After Mass, Bishop Rhoades visited with two theology classes of seniors. When he learned that the “Great Catholic Thinkers” class would soon study the works of Pope John Paul II, the bishop reminded the students that the pope would be beatified on May 1. He told about having the opportunity to be an altar server for Pope John Paul six times when he was a seminary student in Rome.

Bishop Rhoades related that just being that near to the pope was an “incredible” experience, and “I knew he was a saint.” Before celebrating Mass, the pope would kneel in prayer in the sacristy, Bishop Rhoades said, “and it was like he was connected to another realm-like in ecstasy.” Even at Mass, the bishop continued, “I felt he had a real connection to God.”

On a more earthly level, the activities of Marian students were also highlighted on the day that Bishop Rhoades visited the school. After the Mass, Robyn Burroughs of Riley Children’s Hospital, presented an award recognizing the efforts of Marian students to raise over $22,000 to benefit the hospital through dance marathons over the past three years. Seniors Tess Gunty and Laura Herron also were recognized for their national awards in the Scholastic Art and Writing competition: Gunty for creative writing and Herron for photography. Both girls will receive their awards at Carnegie Hall in New York in June.

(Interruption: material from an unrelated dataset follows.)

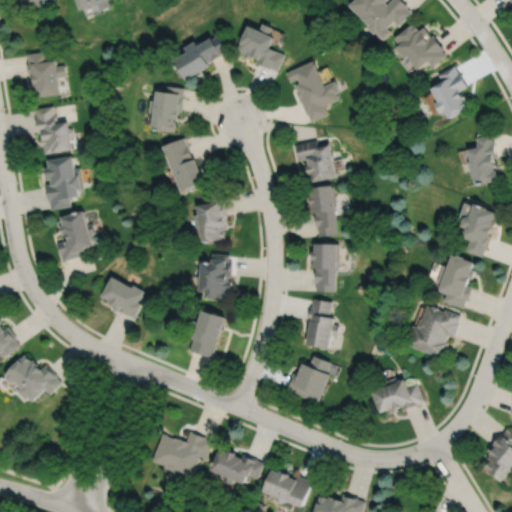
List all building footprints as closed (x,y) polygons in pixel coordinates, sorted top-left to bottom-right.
[(78,0),(82,9),(99,3),(101,10),(113,6),(110,0),(78,0)] [(352,0),(349,4),(369,23),(367,26),(374,32),(376,30),(384,38),(391,30),(387,27),(394,20),(399,25),(412,11),(407,6),(409,4),(404,0),(390,0),(388,3),(385,0),(352,0)] [(414,21),(395,37),(400,44),(397,46),(405,57),(409,55),(419,68),(429,60),(434,65),(447,54),(443,49),(445,47),(434,34),(432,35),(425,26),(421,29),(414,21)] [(251,24),(240,50),(247,53),(246,56),(253,59),(254,55),(259,57),(257,62),(272,69),(273,67),(280,70),(287,54),(272,47),(278,36),(272,33),(275,26),(265,22),(262,29),(251,24)] [(221,35),(216,38),(215,37),(201,45),(198,40),(187,47),(190,52),(177,60),(189,79),(213,65),(211,61),(224,54),(223,53),(230,49),(221,35)] [(28,53),(29,61),(27,61),(29,76),(34,75),(35,82),(33,82),(34,89),(38,89),(39,97),(61,94),(59,76),(66,75),(65,64),(57,65),(56,57),(48,58),(47,50),(28,53)] [(314,60),(288,71),(292,82),(299,79),(301,82),(295,85),(307,114),(309,113),(312,121),(328,114),(324,105),(339,98),(337,92),(340,91),(335,80),(324,84),(314,60)] [(456,64),(440,74),(444,81),(439,83),(438,82),(433,85),(434,87),(431,88),(439,101),(437,102),(436,105),(440,112),(443,113),(446,111),(450,117),(452,117),(459,113),(459,111),(469,106),(465,100),(467,99),(463,92),(462,93),(461,90),(469,86),(456,64)] [(169,85),(168,91),(159,90),(158,100),(153,100),(151,112),(156,113),(154,128),(176,131),(177,121),(176,121),(176,118),(180,119),(181,111),(184,111),(186,96),(185,96),(186,87),(169,85)] [(36,108),(37,116),(36,116),(38,133),(43,132),(44,137),(40,138),(41,145),(44,145),(45,154),(73,149),(71,136),(73,134),(72,129),(69,128),(68,121),(58,123),(57,115),(55,115),(53,105),(36,108)] [(493,133),(478,136),(480,147),(470,149),(472,160),(469,161),(471,170),(473,170),(475,178),(477,185),(500,180),(497,170),(496,170),(495,166),(497,166),(495,158),(499,157),(496,141),(494,141),(493,133)] [(186,137),(166,146),(185,192),(208,182),(198,159),(196,159),(186,137)] [(317,139),(296,144),(299,160),(308,158),(309,165),(307,165),(308,174),(311,174),(312,182),(337,177),(330,144),(330,141),(318,144),(317,139)] [(74,156),(49,160),(50,167),(46,168),(48,178),(52,177),(53,183),(46,184),(49,201),(51,201),(52,209),(72,206),(70,198),(80,196),(79,189),(84,188),(81,167),(75,168),(74,156)] [(310,188),(311,196),(310,196),(311,205),(312,205),(313,213),(315,213),(317,228),(318,228),(319,236),(338,234),(337,226),(338,226),(335,204),(337,204),(334,186),(333,186),(332,185),(310,188)] [(200,206),(206,242),(228,238),(226,230),(230,230),(228,217),(230,217),(228,201),(226,201),(225,193),(207,196),(209,204),(200,206)] [(476,203),(475,205),(466,202),(460,217),(465,219),(462,226),(468,229),(465,238),(471,240),(467,251),(483,256),(486,249),(487,250),(493,235),(491,234),(493,229),(495,229),(498,221),(495,220),(498,212),(489,209),(489,208),(476,203)] [(84,211),(62,217),(65,225),(62,226),(64,235),(67,234),(69,240),(58,243),(61,255),(62,255),(64,261),(87,254),(86,250),(87,250),(86,248),(95,245),(91,234),(96,232),(93,223),(88,224),(84,211)] [(315,243),(314,251),(312,251),(311,260),(314,260),(314,269),(316,269),(316,284),(317,284),(317,291),(335,291),(335,285),(336,285),(337,270),(339,270),(339,244),(334,243),(334,242),(327,242),(327,243),(315,243)] [(217,299),(220,299),(220,298),(230,299),(230,289),(233,289),(233,281),(230,281),(230,277),(232,277),(234,261),(231,261),(231,254),(214,253),(213,263),(205,263),(204,277),(200,276),(200,285),(203,285),(203,293),(209,293),(208,298),(209,298),(210,299),(217,300),(217,299)] [(454,255),(450,266),(445,264),(438,283),(443,285),(441,291),(448,294),(445,301),(465,307),(467,301),(469,301),(474,287),(469,285),(472,278),(474,279),(477,271),(473,270),(476,263),(466,259),(466,258),(458,255),(458,256),(454,255)] [(114,277),(104,297),(111,301),(110,303),(115,305),(114,307),(130,316),(130,315),(136,318),(137,316),(138,316),(145,305),(140,302),(142,300),(143,300),(145,296),(144,295),(146,291),(136,285),(134,288),(114,277)] [(314,298),(313,306),(311,306),(309,321),(311,321),(307,345),(329,349),(332,334),(337,335),(339,325),(334,324),(335,318),(330,317),(332,301),(314,298)] [(428,306),(423,320),(421,319),(418,327),(414,326),(407,345),(444,358),(450,342),(447,341),(449,335),(456,337),(461,323),(459,322),(462,315),(446,309),(445,312),(439,309),(440,308),(433,306),(433,307),(428,306)] [(204,311),(192,351),(215,357),(220,339),(222,340),(229,318),(221,316),(222,315),(213,312),(212,313),(204,311)] [(0,354),(2,353),(6,358),(22,346),(17,340),(18,339),(9,327),(5,330),(2,325),(4,323),(0,317),(0,354)] [(26,355),(23,359),(21,358),(12,367),(14,368),(6,376),(7,377),(13,383),(14,385),(16,383),(22,389),(19,392),(28,401),(30,399),(34,402),(46,389),(52,394),(63,383),(58,378),(59,376),(47,365),(42,370),(39,367),(40,366),(35,360),(33,362),(26,355)] [(315,355),(311,363),(302,360),(296,374),(293,373),(287,389),(318,402),(320,397),(322,397),(331,375),(327,373),(332,362),(315,355)] [(397,377),(382,383),(384,388),(373,393),(381,414),(389,411),(390,415),(397,412),(397,410),(402,408),(404,411),(418,405),(418,404),(425,401),(418,382),(408,387),(405,380),(402,381),(401,380),(398,381),(397,377)] [(511,432),(508,429),(503,435),(502,434),(492,447),(495,449),(489,457),(491,459),(486,466),(492,471),(491,472),(502,480),(511,467),(511,432)] [(164,434),(163,438),(164,439),(155,459),(164,463),(165,460),(174,464),(173,467),(174,468),(174,469),(181,472),(182,471),(191,475),(199,454),(206,457),(213,440),(192,431),(188,442),(181,439),(180,440),(177,438),(176,439),(169,436),(170,436),(164,434)] [(219,446),(210,467),(224,473),(222,479),(232,483),(235,477),(245,482),(248,474),(249,474),(258,477),(264,461),(258,459),(258,458),(244,452),(242,456),(235,453),(236,450),(228,447),(227,449),(219,446)] [(285,500),(286,499),(289,501),(290,500),(303,505),(313,480),(298,474),(296,477),(289,474),(290,472),(280,468),(279,470),(272,467),(263,488),(275,493),(274,496),(276,500),(281,502),(285,500)] [(362,511),(366,500),(359,498),(359,496),(343,492),(342,497),(329,494),(329,496),(320,494),(318,501),(317,500),(314,511),(362,511)]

With 30 clubs active at the school, students have a wide choice to meet their interests, from the Right to Life Club to Speech and Debate, to the Ski Club. Marian also fields 23 varsity sports, with 72 percent of the student body participating in at least one varsity sport.

Bishop Rhoades enjoyed lunch in the Marian cafeteria with student council members before ending his day at Marian in meetings with the theology faculty and Principal Loesch.